**To-do item:**
Word for word, and with pictures excluded, copy out all the records that follow.

[Camera metadata records]
--- START ---

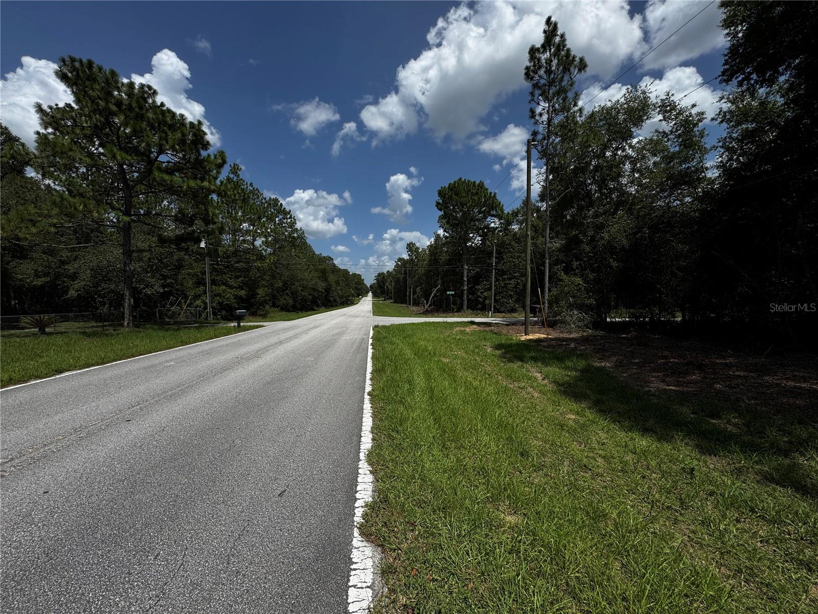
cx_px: 409
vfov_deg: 85.7
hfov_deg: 102.1
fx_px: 331
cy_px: 307
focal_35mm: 14
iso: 32
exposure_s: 1/3906
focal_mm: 2.22
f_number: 2.2
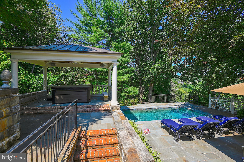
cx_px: 122
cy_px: 81
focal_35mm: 16
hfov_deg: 96.8
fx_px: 108
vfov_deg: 73.7
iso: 100
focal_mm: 16
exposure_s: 1/320
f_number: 6.3
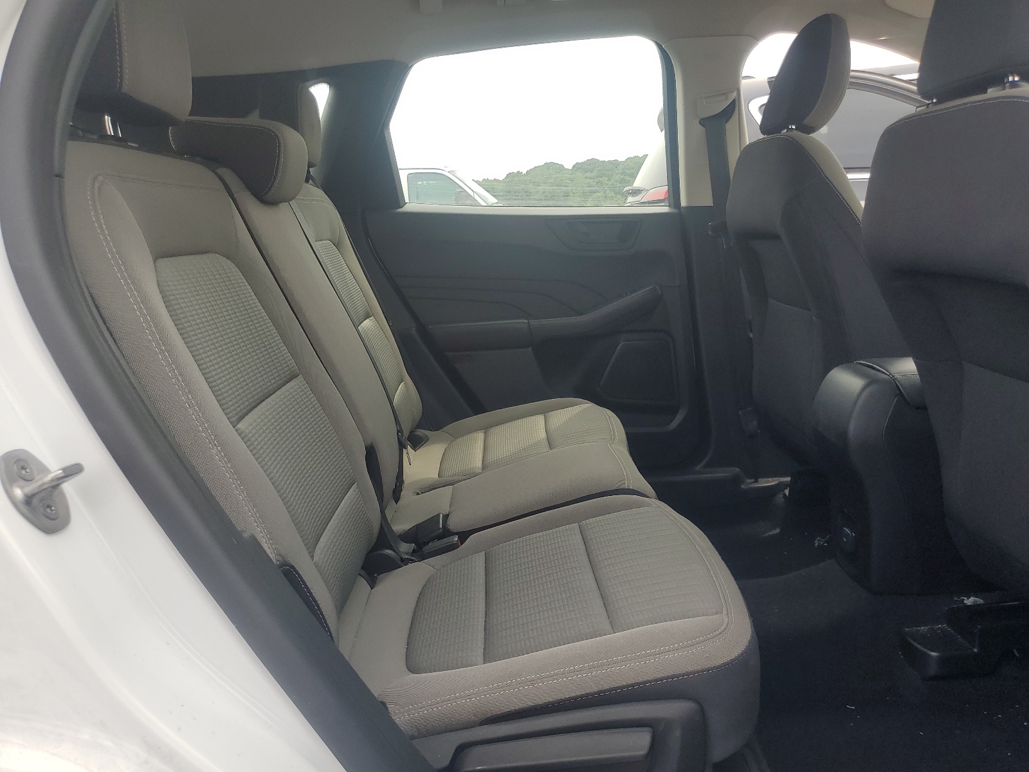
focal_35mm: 26
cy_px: 386
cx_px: 514
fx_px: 773
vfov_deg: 53.1
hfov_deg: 67.3
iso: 50
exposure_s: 1/588
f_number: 1.5
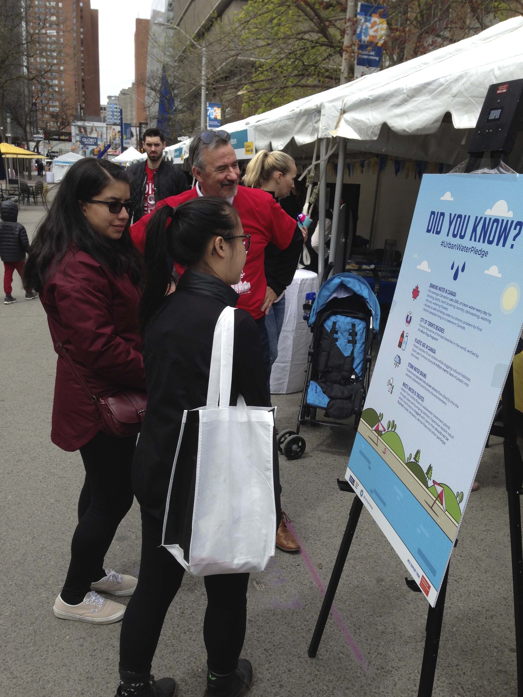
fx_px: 665
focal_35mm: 33
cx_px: 262
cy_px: 348
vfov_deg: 55.4
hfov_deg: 42.9
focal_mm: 4.12
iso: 50
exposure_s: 1/1004
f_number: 2.4
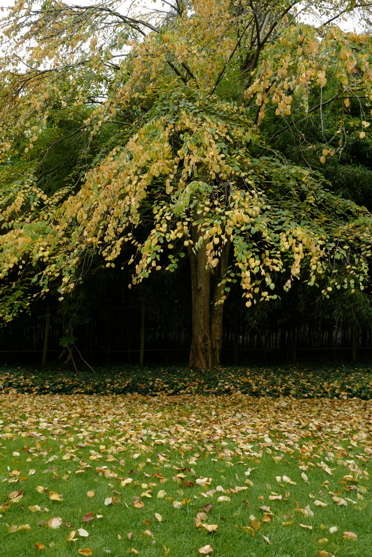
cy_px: 278
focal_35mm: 28
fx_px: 434
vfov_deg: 65.5
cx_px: 186
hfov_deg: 46.4
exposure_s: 1/400
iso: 800
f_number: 5.6
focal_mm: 28
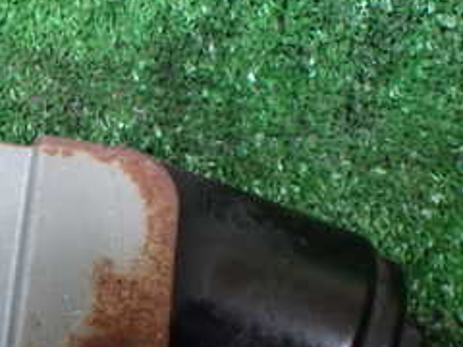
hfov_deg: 24.4
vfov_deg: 19.6
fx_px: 1003
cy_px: 220
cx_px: -39
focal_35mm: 75
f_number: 2.3
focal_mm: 5.4
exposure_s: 1/125
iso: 800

--- END ---

**Result below:**
cx_px: 409
vfov_deg: 85.7
hfov_deg: 102.1
fx_px: 331
cy_px: 307
focal_35mm: 14
iso: 32
exposure_s: 1/3906
focal_mm: 2.22
f_number: 2.2
cx_px: 122
cy_px: 81
focal_35mm: 16
hfov_deg: 96.8
fx_px: 108
vfov_deg: 73.7
iso: 100
focal_mm: 16
exposure_s: 1/320
f_number: 6.3
focal_35mm: 26
cy_px: 386
cx_px: 514
fx_px: 773
vfov_deg: 53.1
hfov_deg: 67.3
iso: 50
exposure_s: 1/588
f_number: 1.5
fx_px: 665
focal_35mm: 33
cx_px: 262
cy_px: 348
vfov_deg: 55.4
hfov_deg: 42.9
focal_mm: 4.12
iso: 50
exposure_s: 1/1004
f_number: 2.4
cy_px: 278
focal_35mm: 28
fx_px: 434
vfov_deg: 65.5
cx_px: 186
hfov_deg: 46.4
exposure_s: 1/400
iso: 800
f_number: 5.6
focal_mm: 28
hfov_deg: 24.4
vfov_deg: 19.6
fx_px: 1003
cy_px: 220
cx_px: -39
focal_35mm: 75
f_number: 2.3
focal_mm: 5.4
exposure_s: 1/125
iso: 800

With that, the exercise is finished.